Tuesday, December 8, 2015

In Review: Wake In Fright


‘Take Janette for instance; now there’s a very interesting biological case. If she were a man, she’d be in jail for rape.’ - Doc Tydon, drunken resident of the ‘Yabba’.


Opening with a lingering 360 degree, panoramic shot featuring only two buildings and a railway track surrounded by a gluepot sun-drenched desert nothingness, Wake In Fright methodically tantalises us at the horror to come. Here we meet John Grant, a cultured school teacher sent from England to the remote outback community of Tiboonda, a satellite town of Bundanyabba - known to the locals as simply, the ‘Yabba’.

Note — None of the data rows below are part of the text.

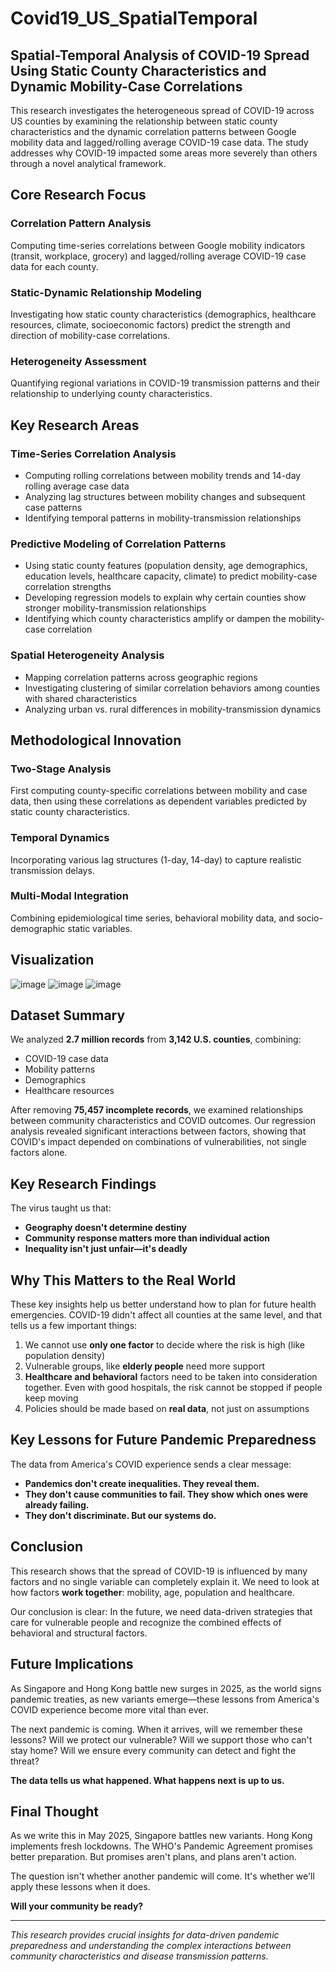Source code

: # Covid19_US_SpatialTemporal

## Spatial-Temporal Analysis of COVID-19 Spread Using Static County Characteristics and Dynamic Mobility-Case Correlations

This research investigates the heterogeneous spread of COVID-19 across US counties by examining the relationship between static county characteristics and the dynamic correlation patterns between Google mobility data and lagged/rolling average COVID-19 case data. The study addresses why COVID-19 impacted some areas more severely than others through a novel analytical framework.

## Core Research Focus

### Correlation Pattern Analysis
Computing time-series correlations between Google mobility indicators (transit, workplace, grocery) and lagged/rolling average COVID-19 case data for each county.

### Static-Dynamic Relationship Modeling
Investigating how static county characteristics (demographics, healthcare resources, climate, socioeconomic factors) predict the strength and direction of mobility-case correlations.

### Heterogeneity Assessment
Quantifying regional variations in COVID-19 transmission patterns and their relationship to underlying county characteristics.

## Key Research Areas

### Time-Series Correlation Analysis
- Computing rolling correlations between mobility trends and 14-day rolling average case data
- Analyzing lag structures between mobility changes and subsequent case patterns
- Identifying temporal patterns in mobility-transmission relationships

### Predictive Modeling of Correlation Patterns
- Using static county features (population density, age demographics, education levels, healthcare capacity, climate) to predict mobility-case correlation strengths
- Developing regression models to explain why certain counties show stronger mobility-transmission relationships
- Identifying which county characteristics amplify or dampen the mobility-case correlation

### Spatial Heterogeneity Analysis
- Mapping correlation patterns across geographic regions
- Investigating clustering of similar correlation behaviors among counties with shared characteristics
- Analyzing urban vs. rural differences in mobility-transmission dynamics

## Methodological Innovation

### Two-Stage Analysis
First computing county-specific correlations between mobility and case data, then using these correlations as dependent variables predicted by static county characteristics.

### Temporal Dynamics
Incorporating various lag structures (1-day, 14-day) to capture realistic transmission delays.

### Multi-Modal Integration
Combining epidemiological time series, behavioral mobility data, and socio-demographic static variables.

## Visualization

![image](https://github.com/user-attachments/assets/09270540-2b4a-482d-a103-bb70a2fe2a95)
![image](https://github.com/user-attachments/assets/2a163ce9-64b1-4413-876f-832eaff51da4)
![image](https://github.com/user-attachments/assets/d2109405-c35f-4c70-b7e9-df2954019892)

## Dataset Summary

We analyzed **2.7 million records** from **3,142 U.S. counties**, combining:
- COVID-19 case data
- Mobility patterns
- Demographics  
- Healthcare resources

After removing **75,457 incomplete records**, we examined relationships between community characteristics and COVID outcomes. Our regression analysis revealed significant interactions between factors, showing that COVID's impact depended on combinations of vulnerabilities, not single factors alone.

## Key Research Findings

The virus taught us that:
- **Geography doesn't determine destiny**
- **Community response matters more than individual action**
- **Inequality isn't just unfair—it's deadly**

## Why This Matters to the Real World

These key insights help us better understand how to plan for future health emergencies. COVID-19 didn't affect all counties at the same level, and that tells us a few important things:

1. We cannot use **only one factor** to decide where the risk is high (like population density)
2. Vulnerable groups, like **elderly people** need more support
3. **Healthcare and behavioral** factors need to be taken into consideration together. Even with good hospitals, the risk cannot be stopped if people keep moving
4. Policies should be made based on **real data**, not just on assumptions

## Key Lessons for Future Pandemic Preparedness

The data from America's COVID experience sends a clear message:
- **Pandemics don't create inequalities. They reveal them.**
- **They don't cause communities to fail. They show which ones were already failing.**
- **They don't discriminate. But our systems do.**

## Conclusion

This research shows that the spread of COVID-19 is influenced by many factors and no single variable can completely explain it. We need to look at how factors **work together**: mobility, age, population and healthcare.

Our conclusion is clear: In the future, we need data-driven strategies that care for vulnerable people and recognize the combined effects of behavioral and structural factors.

## Future Implications

As Singapore and Hong Kong battle new surges in 2025, as the world signs pandemic treaties, as new variants emerge—these lessons from America's COVID experience become more vital than ever.

The next pandemic is coming. When it arrives, will we remember these lessons? Will we protect our vulnerable? Will we support those who can't stay home? Will we ensure every community can detect and fight the threat?

**The data tells us what happened. What happens next is up to us.**

## Final Thought

As we write this in May 2025, Singapore battles new variants. Hong Kong implements fresh lockdowns. The WHO's Pandemic Agreement promises better preparation. But promises aren't plans, and plans aren't action.

The question isn't whether another pandemic will come. It's whether we'll apply these lessons when it does.

**Will your community be ready?**

---

*This research provides crucial insights for data-driven pandemic preparedness and understanding the complex interactions between community characteristics and disease transmission patterns.*
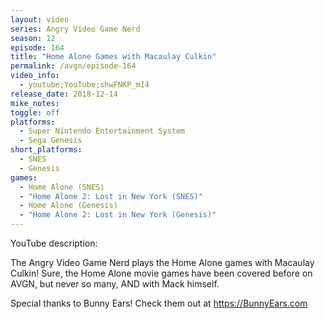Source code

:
 ```yaml
---
layout: video
series: Angry Video Game Nerd
season: 12
episode: 164
title: "Home Alone Games with Macaulay Culkin"
permalink: /avgn/episode-164
video_info:
  - youtube;YouTube;shwFNKP_mI4
release_date: 2018-12-14
mike_notes:
toggle: off
platforms:
  - Super Nintendo Entertainment System
  - Sega Genesis
short_platforms:
  - SNES
  - Genesis
games:
  - Home Alone (SNES)
  - "Home Alone 2: Lost in New York (SNES)"
  - Home Alone (Genesis)
  - "Home Alone 2: Lost in New York (Genesis)"
---
```


<p class="yt-description">YouTube description:</p>

The Angry Video Game Nerd plays the Home Alone games with Macaulay Culkin! Sure, the Home Alone movie games have been covered before on AVGN, but never so many, AND with Mack himself. 

Special thanks to Bunny Ears! Check them out at https://BunnyEars.com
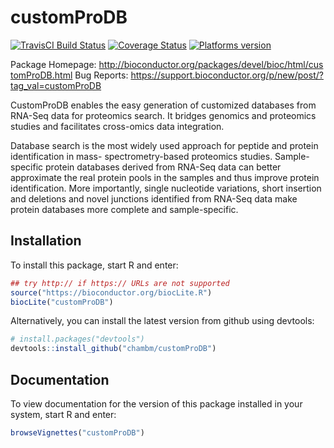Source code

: # customProDB

[![TravisCI Build Status](https://travis-ci.org/chambm/customProDB.svg?branch=master)](https://travis-ci.org/chambm/customProDB)
[![Coverage Status](https://img.shields.io/codecov/c/github/chambm/customProDB/master.svg)](https://codecov.io/github/chambm/customProDB?branch=master)
[![Platforms version](http://bioconductor.org/shields/availability/3.4/customProDB.svg)](http://bioconductor.org/packages/devel/bioc/html/customProDB.html)
<!---
[![AppVeyor Build Status](https://ci.appveyor.com/api/projects/status/github/hadley/testthat?branch=master&svg=true)](https://ci.appveyor.com/project/hadley/testthat)
-->

Package Homepage: http://bioconductor.org/packages/devel/bioc/html/customProDB.html
Bug Reports: https://support.bioconductor.org/p/new/post/?tag_val=customProDB

CustomProDB enables the easy generation of customized databases from RNA-Seq data for proteomics search. It bridges 
genomics and proteomics studies and facilitates cross-omics data integration.

Database search is the most widely used approach for peptide and protein identification in mass-
spectrometry-based proteomics studies. Sample-specific protein databases derived from RNA-Seq data can 
better approximate the real protein pools in the samples and thus improve protein identification. 
More importantly, single nucleotide variations, short insertion and deletions and novel junctions 
identified from RNA-Seq data make protein databases more complete and sample-specific. 

## Installation

To install this package, start R and enter:

```R
## try http:// if https:// URLs are not supported
source("https://bioconductor.org/biocLite.R")
biocLite("customProDB")
```

Alternatively, you can install the latest version from github using devtools:

```R
# install.packages("devtools")
devtools::install_github("chambm/customProDB")
```

## Documentation

To view documentation for the version of this package installed in your system, start R and enter:
```R
browseVignettes("customProDB")
```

“Best place in Australia. Everybody likes the Yabba.” points out his cab driver as he enters Bundanyabba’s city limits. We’re entitled to agree with that notion at first when Grant enters a closed for the evening pub only to be shouted a metric tonne of beer from none other than the head of the Yabba’s police force, Jock Crawford (brilliantly portrayed by old-school aussie acting legend Chips Rafferty in his final screen role). Jock treats Grant to the Yabbas unique hospitality, and you’d be hard pressed not calling this the friendliest little place on earth. But the benign drinking habits and friendly larrikin behaviour entice you in, soon this behaviour gives way to something more sinister. Something seamier. Something vile and putrid. Grant soon realises that to much of a good thing can be a very bad thing. The town’s relentless friendliness only adds to the growing psychological horror.